Elle fait valoir que :
- le cadre du repérage amiante avant-vente était évidemment différent, dans son procédé comme dans son périmètre d'investigation, entre le 3 juin 2008 et le 6 février 2014, période durant laquelle le législateur a considérablement renforcé la portée dudit diagnostic,
- que l'allège de fenêtre ici litigieuse constitue techniquement un panneau sandwich de façade, qui était radicalement exclu des matériaux à examiner en 2008 et jusqu'au 1er janvier 2013 dans le cadre des diagnostics amiante avant-vente, exception faite des diagnostics avant-démolition pour lesquels leur examen était a contrario expressément prévu (cf.

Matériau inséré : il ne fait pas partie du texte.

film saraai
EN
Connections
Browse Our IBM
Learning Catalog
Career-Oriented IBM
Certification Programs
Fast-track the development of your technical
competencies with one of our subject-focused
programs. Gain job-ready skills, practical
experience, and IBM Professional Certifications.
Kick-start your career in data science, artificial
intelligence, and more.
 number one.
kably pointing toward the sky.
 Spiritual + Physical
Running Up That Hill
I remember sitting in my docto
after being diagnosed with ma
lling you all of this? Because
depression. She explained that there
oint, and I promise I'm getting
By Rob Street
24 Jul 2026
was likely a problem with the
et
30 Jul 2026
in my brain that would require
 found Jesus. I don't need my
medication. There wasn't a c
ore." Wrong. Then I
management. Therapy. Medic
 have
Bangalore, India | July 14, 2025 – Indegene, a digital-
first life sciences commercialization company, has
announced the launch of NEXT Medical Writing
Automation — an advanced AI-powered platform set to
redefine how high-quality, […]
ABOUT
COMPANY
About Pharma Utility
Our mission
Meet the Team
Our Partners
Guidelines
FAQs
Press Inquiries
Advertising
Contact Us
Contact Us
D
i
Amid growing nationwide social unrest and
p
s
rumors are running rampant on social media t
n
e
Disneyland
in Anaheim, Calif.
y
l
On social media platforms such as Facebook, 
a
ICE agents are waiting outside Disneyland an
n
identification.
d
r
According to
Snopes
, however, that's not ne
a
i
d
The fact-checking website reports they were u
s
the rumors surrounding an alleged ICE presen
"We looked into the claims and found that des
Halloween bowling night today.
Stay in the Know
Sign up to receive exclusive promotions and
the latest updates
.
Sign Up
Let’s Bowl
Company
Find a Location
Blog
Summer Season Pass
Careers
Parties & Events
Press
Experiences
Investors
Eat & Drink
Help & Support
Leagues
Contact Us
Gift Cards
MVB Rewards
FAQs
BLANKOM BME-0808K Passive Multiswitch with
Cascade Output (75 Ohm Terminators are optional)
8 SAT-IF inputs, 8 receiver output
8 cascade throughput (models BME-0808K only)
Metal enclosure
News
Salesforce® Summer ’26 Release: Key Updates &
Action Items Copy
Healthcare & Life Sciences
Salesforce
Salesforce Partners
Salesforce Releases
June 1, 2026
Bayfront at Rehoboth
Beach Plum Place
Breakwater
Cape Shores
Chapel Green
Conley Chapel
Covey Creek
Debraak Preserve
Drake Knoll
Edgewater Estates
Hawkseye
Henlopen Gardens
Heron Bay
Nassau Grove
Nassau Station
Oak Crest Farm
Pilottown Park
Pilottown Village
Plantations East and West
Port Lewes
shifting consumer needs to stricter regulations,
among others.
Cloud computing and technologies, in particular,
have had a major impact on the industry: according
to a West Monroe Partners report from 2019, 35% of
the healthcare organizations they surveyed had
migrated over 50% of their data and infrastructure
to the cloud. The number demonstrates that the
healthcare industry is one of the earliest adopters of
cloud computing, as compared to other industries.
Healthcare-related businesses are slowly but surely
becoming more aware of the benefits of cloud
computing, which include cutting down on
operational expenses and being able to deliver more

Annexe 1 de l'Arrêté du 2 janvier 2002 relatif au repérage des matériaux et produits contenant de l'amiante avant-démolition).
- la preuve d'un préjudice n'est pas rapportée, il ne justifie d'aucune perte de chance d'avoir pu acquérir ledit appartement moins cher en 2008 et qu'il a réalisé une plus-value substantiellement supérieure à l'augmentation des prix immobiliers en vendant ledit appartement pour un prix de 136 000 euros et la présence d'amiante-ciment dans l'allège d'une fenêtre est sans effet sur la qualité de l'air intérieur ;
En application des dispositions de l'article 455 du code de procédure civile il est expressément renvoyé pour les faits, prétentions et arguments des parties aux conclusions récapitulatives déposées.
MOTIFS DE LA DÉCISION
Sur l'étendue de la saisine :
Attendu qu'en application de l'article 954 du code de procédure civile, la cour ne doit statuer que sur les prétentions énoncées au dispositif ;
Attendu que ne constituent pas des prétentions au sens de l'article 4 du code de procédure civile les demandes des parties tendant à voir 'constater' ou 'donner acte' ;
Sur le fond :
Attendu que le rapport de repérage en date du 3 juin 2008 a été effectué en application du décret du 7 février 1996 modifié par l'arrêté du 22 août 2002, textes visés dans l'entête du rapport,
Attendu que de l'amiante a été trouvé dans l'allège de fenêtre du séjour lors du second rapport lequel a été effectué en vertu du décret du 3 juin 2011 et des arrêtés du 12 décembre 2012, textes qui ont augmenté les composants soumis au contrôle,
qu'ainsi les allèges de fenêtre ont été soumises à contrôle ce qui n'était pas le cas lors du premier diagnostic,
Attendu que c'est donc par des motifs pertinents qu'il y a lieu d'adopter pour le surplus que le premier juge a considéré qu'aucune faute n'a été commise par la société MRE EXPERTS ASSOCIES,
que la décision déférée est dès lors confirmée,
Sur les dépens et l'article 700 du code de procédure civile :
Attendu que l'appelant est condamné aux dépens d'appel et à payer à la société MRE EXPERTS ASSOCIES la somme de 1 000 euros aux termes de l'article 700 du code de procédure civile,
PAR CES MOTIFS
Confirme en toutes ses dispositions la décision entreprise,
Condamne M. [F] à verser à la société MRE EXPERTS ASSOCIES une indemnité de 1 000 euros au titre de l'article 700 du code de procédure civile,
Condamne M. [F] aux dépens de l'appel qui seront recouvrés conformément aux règles en matière d'aide juridictionnelle,
Déboute les parties de toutes demandes plus amples ou contraires.